● **REQUIREMENT**
Give only the number of lines in the records below that contain the word "where".

[Stored data entries]
/---

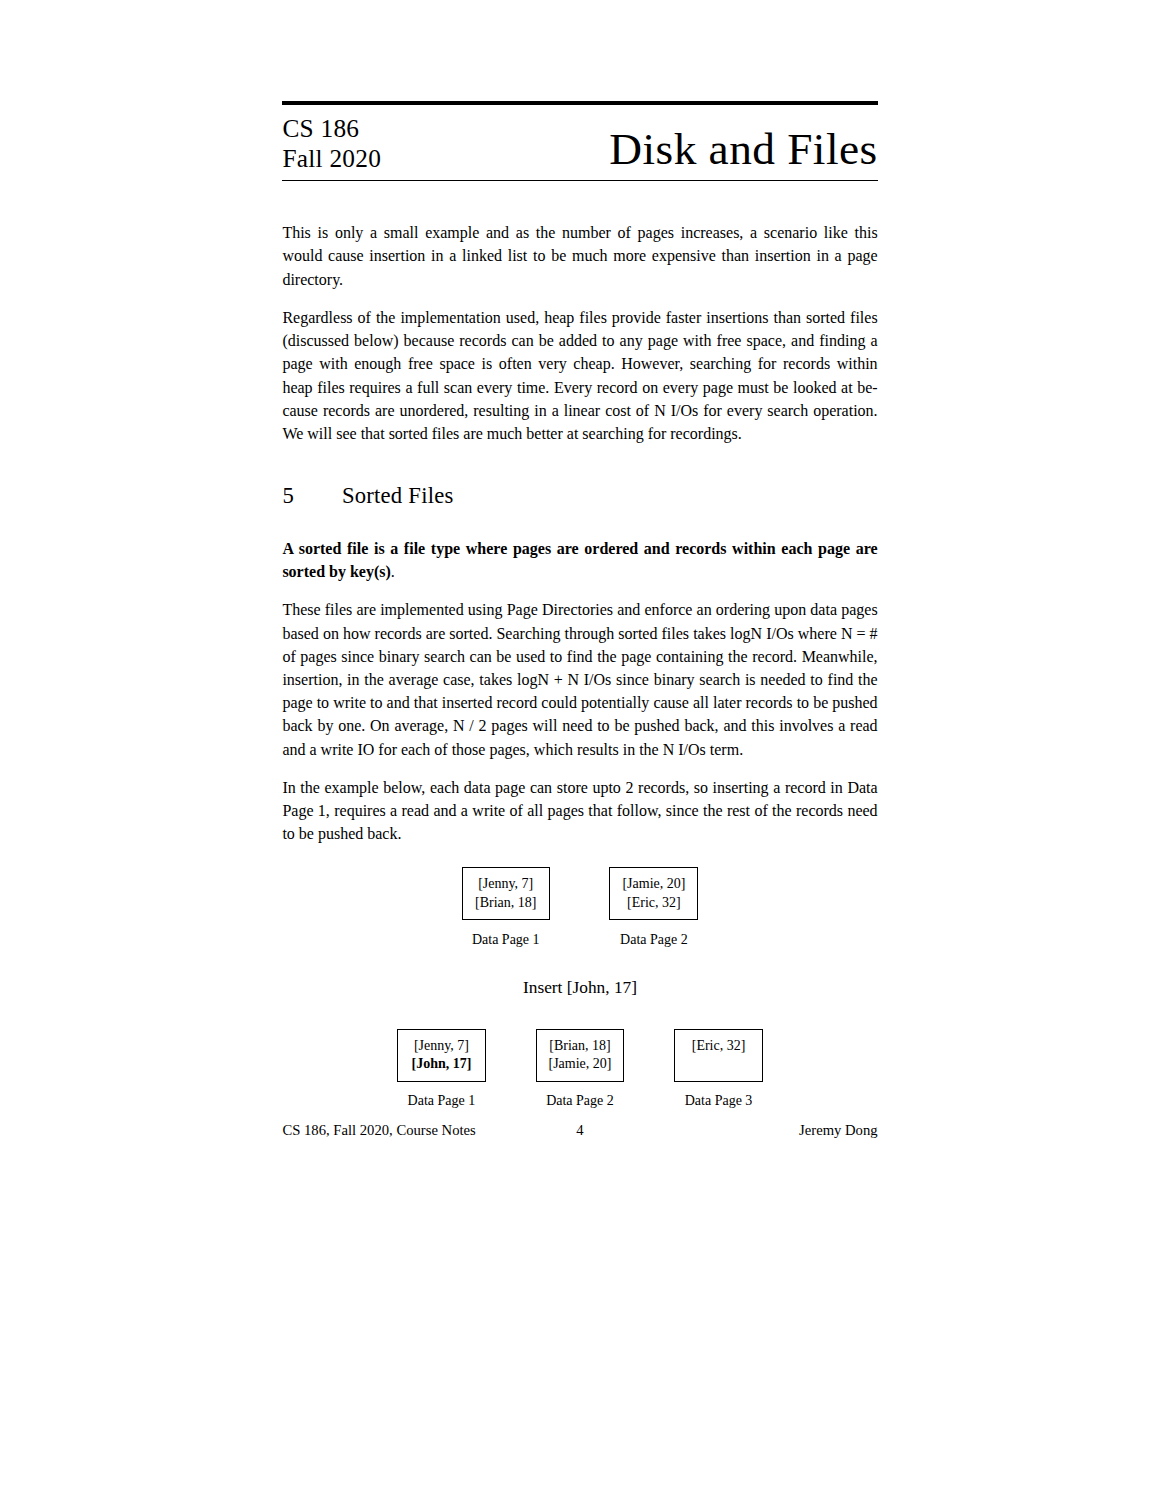CS 186
Fall 2020
Disk and Files
This is only a small example and as the number of pages increases, a scenario like this would cause insertion in a linked list to be much more expensive than insertion in a page directory.
Regardless of the implementation used, heap files provide faster insertions than sorted files (discussed below) because records can be added to any page with free space, and finding a page with enough free space is often very cheap. However, searching for records within heap files requires a full scan every time. Every record on every page must be looked at because records are unordered, resulting in a linear cost of N I/Os for every search operation. We will see that sorted files are much better at searching for recordings.
5 Sorted Files
A sorted file is a file type where pages are ordered and records within each page are sorted by key(s).
These files are implemented using Page Directories and enforce an ordering upon data pages based on how records are sorted. Searching through sorted files takes logN I/Os where N = # of pages since binary search can be used to find the page containing the record. Meanwhile, insertion, in the average case, takes logN + N I/Os since binary search is needed to find the page to write to and that inserted record could potentially cause all later records to be pushed back by one. On average, N / 2 pages will need to be pushed back, and this involves a read and a write IO for each of those pages, which results in the N I/Os term.
In the example below, each data page can store upto 2 records, so inserting a record in Data Page 1, requires a read and a write of all pages that follow, since the rest of the records need to be pushed back.
[Jenny, 7]
[Brian, 18]
Data Page 1
[Jamie, 20]
[Eric, 32]
Data Page 2
Insert [John, 17]
[Jenny, 7]
[John, 17]
Data Page 1
[Brian, 18]
[Jamie, 20]
Data Page 2
[Eric, 32]
Data Page 3
CS 186, Fall 2020, Course Notes
4
Jeremy Dong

\---

● **SOLUTION**
2